На Верховного правителя в решении вопроса о защите Омска оказывала влияние и «общественность». Я не знаю, почему Милюков поставил это слово в кавычках. Подлинная омская общественность — не та, конечно, которая поднимала вопрос об окончании гражданской войны под тем или иным предлогом, — говорила о защите Омска [делегация Экон. Сов. с Червен-Водали во главе. Гинс. II, с. 408—409]. Никто в эти дни не переживал, вероятно, таких мучительных колебаний и тяжелого раздумья, как Верховный правитель. Ответственность была на нем. «Я дал бы много за то, если бы в настоящее время был простым генералом, а не Верховным правителем», — передает настроение верховного правителя рапорт майора Моринса38.

Трудность положения осложнялась разногласиями с Дитерихсом. Поведение Дитерихса вообще не совсем понятно. Колчак жаловался, что мнения Дитерихса всегда шли наперекор его мнениям и что ему приходилось напоминать своему начальнику штаба, что лицом решающим все-таки является он, Колчак. Эту странную черту отмечают весьма авторитетные свидетели того времени.

Им даже кажется, что Дитерихс как бы сознательно подводил Колчака. Может быть, здесь играла роль политическая антипатия. Колчак для Дитерихса — демократ, следовательно, политический антипод. «Мистика» Колчака весьма мало сближалась с «мистикой» Дитерихса: у Колчака на первом плане была Россия, у Дитерихса — монархическая Россия. Недаром омские сплетни с обычной для себя поспешностью окружили имя Дитерихса слухами о готовящемся «перевороте».

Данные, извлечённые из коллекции

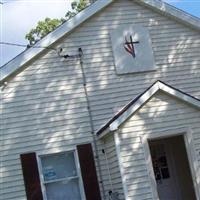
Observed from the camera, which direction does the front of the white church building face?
facing the viewer

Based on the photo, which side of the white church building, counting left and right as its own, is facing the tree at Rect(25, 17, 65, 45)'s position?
back

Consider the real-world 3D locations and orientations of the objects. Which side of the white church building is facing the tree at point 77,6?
back
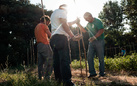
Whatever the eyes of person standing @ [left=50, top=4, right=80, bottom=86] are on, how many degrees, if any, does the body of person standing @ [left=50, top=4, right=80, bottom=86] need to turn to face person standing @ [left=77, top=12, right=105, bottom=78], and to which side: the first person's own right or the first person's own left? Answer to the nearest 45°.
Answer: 0° — they already face them

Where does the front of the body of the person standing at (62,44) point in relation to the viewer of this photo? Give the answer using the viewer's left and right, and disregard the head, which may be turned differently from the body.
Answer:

§ **Суть задания**
Выпишите дословно часть фрагмента об обороне Омска, начиная со слов «Трудность положения осложнялась» и заканчивая словами «свидетели того времени.».

§ **Решение задачи**
Трудность положения осложнялась разногласиями с Дитерихсом. Поведение Дитерихса вообще не совсем понятно. Колчак жаловался, что мнения Дитерихса всегда шли наперекор его мнениям и что ему приходилось напоминать своему начальнику штаба, что лицом решающим все-таки является он, Колчак. Эту странную черту отмечают весьма авторитетные свидетели того времени.